ACTIVITY A :: In the notebook on logistic regression and MLPs with PyTorch, how many hidden units does the multilayer perceptron have?

EXERCISE TEXT ::
BEGIN

Do not delete this cell. It defines custom LaTeX commands.
$$
\newcommand{\xb}{\boldsymbol{x}}
\newcommand{\wb}{\boldsymbol{w}}
\newcommand{\pb}{\boldsymbol{p}}
\newcommand{\1}{\mathbb{1}}
$$

# Logistic Regression and MLPs with PyTorch

Here you will continue to classify images as either 4s or 9s.

You will:
*   Implement the logistic-regression model in PyTorch
*   Create a similar multilayer perceptron with 50 hidden units in PyTorch

And you will see which leads to a lower error rate on a held-out validation set.

**Note:** We will be using PyTorch's autograd feature behind the scenes in this notebook, you can follow this [tutorial](https://pytorch.org/tutorials/beginner/blitz/autograd_tutorial.html) to get a better understanding of it. Until now we have been implementing both the forward and backward functions for all of our machine learning models, PyTorch's autograd is like magic, that demands us to only implement the forward function while it automatically computes the gradients and hence the backward fucntion too for us.

In [0]:
%matplotlib inline
import matplotlib.pyplot as plt
import numpy as np
import time

import torch
import torch.nn.functional as F
import torchvision

from pathlib import Path
HOME = Path.home()

END

PROVIDED DATA ::
BEGIN

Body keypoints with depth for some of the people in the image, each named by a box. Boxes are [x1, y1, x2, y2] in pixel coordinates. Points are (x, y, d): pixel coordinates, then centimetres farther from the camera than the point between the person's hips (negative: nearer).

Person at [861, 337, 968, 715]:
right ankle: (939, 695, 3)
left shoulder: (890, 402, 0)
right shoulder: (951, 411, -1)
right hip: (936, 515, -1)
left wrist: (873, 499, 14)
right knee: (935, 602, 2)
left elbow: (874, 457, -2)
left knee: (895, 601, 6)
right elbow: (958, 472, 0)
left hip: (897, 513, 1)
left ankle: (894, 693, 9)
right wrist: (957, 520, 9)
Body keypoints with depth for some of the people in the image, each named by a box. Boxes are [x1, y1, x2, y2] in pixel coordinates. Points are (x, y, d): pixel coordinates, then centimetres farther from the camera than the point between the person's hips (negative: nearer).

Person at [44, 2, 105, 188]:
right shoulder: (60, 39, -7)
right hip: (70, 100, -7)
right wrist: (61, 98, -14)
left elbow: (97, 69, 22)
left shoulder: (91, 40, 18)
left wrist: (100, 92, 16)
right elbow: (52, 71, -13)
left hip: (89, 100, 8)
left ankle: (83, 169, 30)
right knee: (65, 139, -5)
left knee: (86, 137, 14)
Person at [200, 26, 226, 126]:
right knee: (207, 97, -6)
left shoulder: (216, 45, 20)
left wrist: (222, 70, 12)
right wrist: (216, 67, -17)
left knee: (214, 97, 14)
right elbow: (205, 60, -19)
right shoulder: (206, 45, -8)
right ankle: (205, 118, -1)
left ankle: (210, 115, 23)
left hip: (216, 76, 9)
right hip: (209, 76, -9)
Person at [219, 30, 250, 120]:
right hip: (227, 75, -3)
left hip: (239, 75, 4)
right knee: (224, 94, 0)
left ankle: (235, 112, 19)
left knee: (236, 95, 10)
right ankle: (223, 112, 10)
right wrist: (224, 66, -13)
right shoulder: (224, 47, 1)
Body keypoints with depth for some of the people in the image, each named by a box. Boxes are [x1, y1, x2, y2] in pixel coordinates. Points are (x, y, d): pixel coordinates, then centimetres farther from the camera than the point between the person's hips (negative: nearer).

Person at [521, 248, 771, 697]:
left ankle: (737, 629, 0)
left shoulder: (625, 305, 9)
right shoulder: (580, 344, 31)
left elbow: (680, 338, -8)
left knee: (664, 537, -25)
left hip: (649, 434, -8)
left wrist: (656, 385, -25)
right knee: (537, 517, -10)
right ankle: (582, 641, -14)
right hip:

END

ACTIVITY B :: From the listing, print the lines from the line with "left shoulder: (91, 40, 18)" to the line with "right shoulder: (224, 47, 1)", including both.

EXERCISE SOLUTION A :: 50 hidden units.

EXERCISE SOLUTION B ::
left shoulder: (91, 40, 18)
left wrist: (100, 92, 16)
right elbow: (52, 71, -13)
left hip: (89, 100, 8)
left ankle: (83, 169, 30)
right knee: (65, 139, -5)
left knee: (86, 137, 14)
Person at [200, 26, 226, 126]:
right knee: (207, 97, -6)
left shoulder: (216, 45, 20)
left wrist: (222, 70, 12)
right wrist: (216, 67, -17)
left knee: (214, 97, 14)
right elbow: (205, 60, -19)
right shoulder: (206, 45, -8)
right ankle: (205, 118, -1)
left ankle: (210, 115, 23)
left hip: (216, 76, 9)
right hip: (209, 76, -9)
Person at [219, 30, 250, 120]:
right hip: (227, 75, -3)
left hip: (239, 75, 4)
right knee: (224, 94, 0)
left ankle: (235, 112, 19)
left knee: (236, 95, 10)
right ankle: (223, 112, 10)
right wrist: (224, 66, -13)
right shoulder: (224, 47, 1)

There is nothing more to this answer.